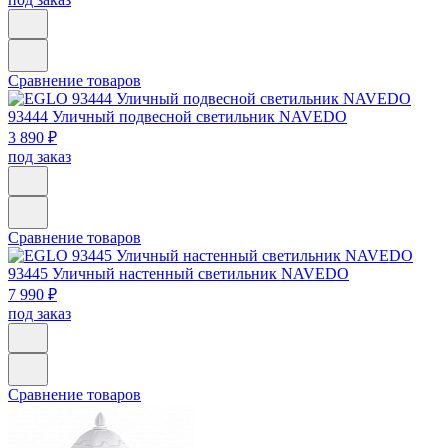
Сравнение товаров
93444
Уличный подвесной светильник NAVEDO
3 890 ₽
под заказ
Сравнение товаров
93445
Уличный настенный светильник NAVEDO
7 990 ₽
под заказ
Сравнение товаров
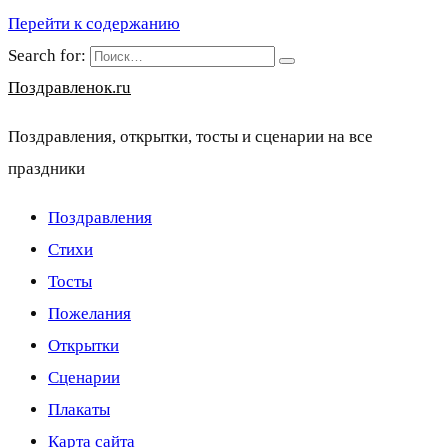
Перейти к содержанию
Search for:
Поздравленок.ru
Поздравления, открытки, тосты и сценарии на все
праздники
Поздравления
Стихи
Тосты
Пожелания
Открытки
Сценарии
Плакаты
Карта сайта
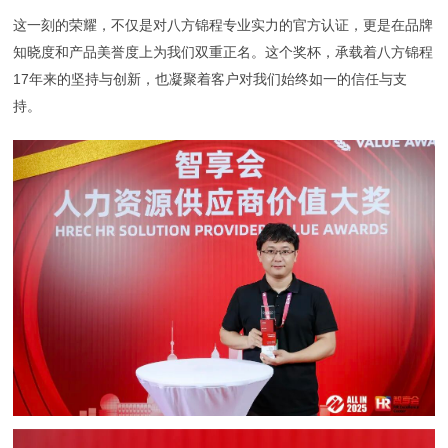
这一刻的荣耀，不仅是对八方锦程专业实力的官方认证，更是在品牌
知晓度和产品美誉度上为我们双重正名。这个奖杯，承载着八方锦程
17年来的坚持与创新，也凝聚着客户对我们始终如一的信任与支
持。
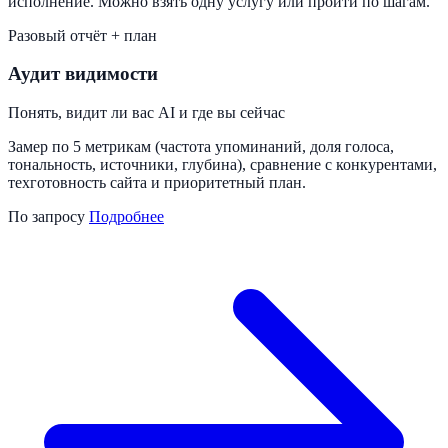
исполнение. Можно взять одну услугу или пройти по шагам.
Разовый отчёт + план
Аудит видимости
Понять, видит ли вас AI и где вы сейчас
Замер по 5 метрикам (частота упоминаний, доля голоса,
тональность, источники, глубина), сравнение с конкурентами,
техготовность сайта и приоритетный план.
По запросу
Подробнее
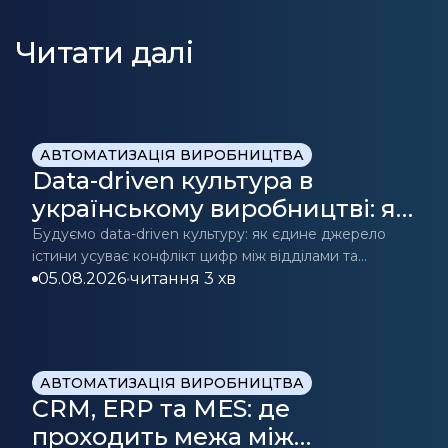
Читати далі
АВТОМАТИЗАЦІЯ ВИРОБНИЦТВА
Data-driven культура в
українському виробництві: як
CRM/ERP стає джерелом
Будуємо data-driven культуру: як єдине джерело
істини усуває конфлікт цифр між відділами та
істини для прийняття рішень
допомагає приймати точні бізнес-рішення.
05.08.2026
•
читання 3 хв
Дізнайтесь більше.
АВТОМАТИЗАЦІЯ ВИРОБНИЦТВА
CRM, ERP та MES: де
проходить межа між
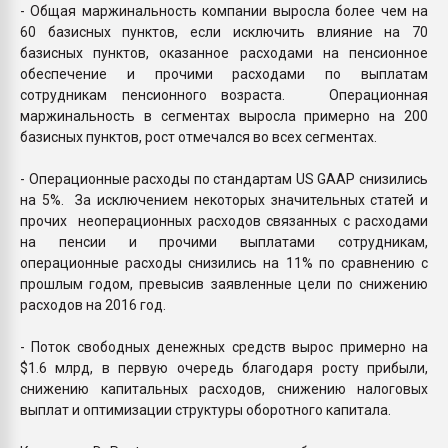
- Общая маржинальность компании выросла более чем на
60 базисных пунктов, если исключить влияние на 70
базисных пунктов, оказанное расходами на пенсионное
обеспечение и прочими расходами по выплатам
сотрудникам пенсионного возраста. Операционная
маржинальность в сегментах выросла примерно на 200
базисных пунктов, рост отмечался во всех сегментах.
- Операционные расходы по стандартам US GAAP снизились
на 5%. За исключением некоторых значительных статей и
прочих неоперационных расходов связанных с расходами
на пенсии и прочими выплатами сотрудникам,
операционные расходы снизились на 11% по сравнению с
прошлым годом, превысив заявленные цели по снижению
расходов на 2016 год.
- Поток свободных денежных средств вырос примерно на
$1.6 млрд, в первую очередь благодаря росту прибыли,
снижению капитальных расходов, снижению налоговых
выплат и оптимизации структуры оборотного капитала.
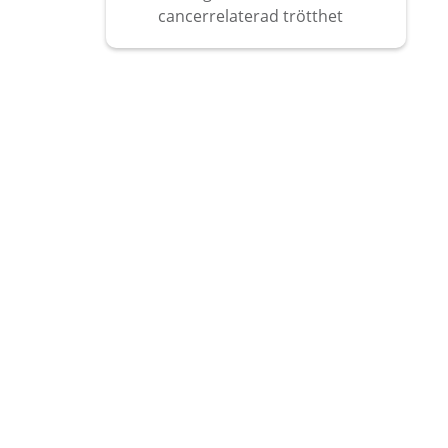
cancerrelaterad trötthet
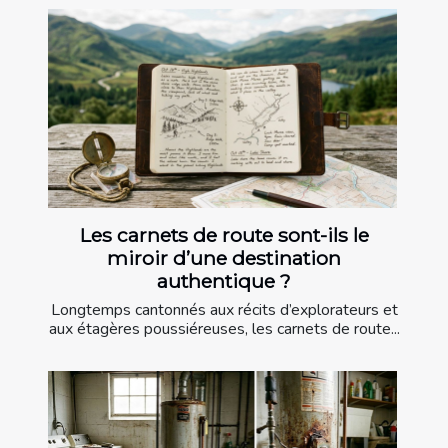
Les carnets de route sont-ils le
miroir d’une destination
authentique ?
Longtemps cantonnés aux récits d’explorateurs et
aux étagères poussiéreuses, les carnets de route...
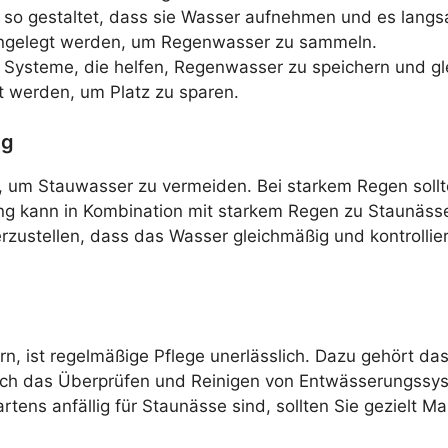
so gestaltet, dass sie Wasser aufnehmen und es langsa
 angelegt werden, um Regenwasser zu sammeln.
e Systeme, die helfen, Regenwasser zu speichern und gle
t werden, um Platz zu sparen.
ng
 um Stauwasser zu vermeiden. Bei starkem Regen sollt
 kann in Kombination mit starkem Regen zu Staunässe
ustellen, dass das Wasser gleichmäßig und kontrolliert 
rn, ist regelmäßige Pflege unerlässlich. Dazu gehört 
ch das Überprüfen und Reinigen von Entwässerungssyste
artens anfällig für Staunässe sind, sollten Sie gezielt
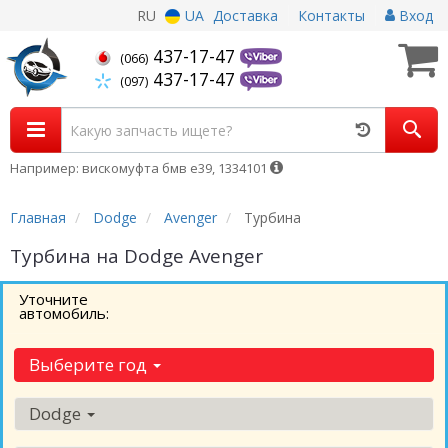
RU
UA
Доставка
Контакты
Вход
437-17-47
(066)
437-17-47
(097)
Например: вискомуфта бмв е39, 1334101
Главная
Dodge
Avenger
Турбина
Турбина на Dodge Avenger
Уточните
автомобиль:
Выберите год
Dodge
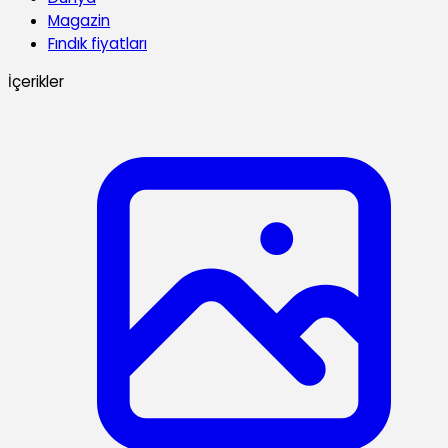
Magazin
Fındık fiyatları
İçerikler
----
TASK GOAL = Wherever the string "выросла" occurs in a line of the listing above, count that line, and report only the total.

TASK ANSWER = 2